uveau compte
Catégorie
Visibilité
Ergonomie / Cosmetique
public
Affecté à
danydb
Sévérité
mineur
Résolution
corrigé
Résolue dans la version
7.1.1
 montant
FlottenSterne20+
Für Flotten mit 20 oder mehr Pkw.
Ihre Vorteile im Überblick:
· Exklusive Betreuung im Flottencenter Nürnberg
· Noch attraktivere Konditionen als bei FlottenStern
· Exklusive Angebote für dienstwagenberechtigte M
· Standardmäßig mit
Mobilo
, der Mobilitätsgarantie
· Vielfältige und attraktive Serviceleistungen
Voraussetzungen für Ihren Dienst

==================================================

## Task goal
When you answer, repeat all of the material exactly as given.

## Answer box
uveau compte
Catégorie
Visibilité
Ergonomie / Cosmetique
public
Affecté à
danydb
Sévérité
mineur
Résolution
corrigé
Résolue dans la version
7.1.1
 montant
FlottenSterne20+
Für Flotten mit 20 oder mehr Pkw.
Ihre Vorteile im Überblick:
· Exklusive Betreuung im Flottencenter Nürnberg
· Noch attraktivere Konditionen als bei FlottenStern
· Exklusive Angebote für dienstwagenberechtigte M
· Standardmäßig mit
Mobilo
, der Mobilitätsgarantie
· Vielfältige und attraktive Serviceleistungen
Voraussetzungen für Ihren Dienst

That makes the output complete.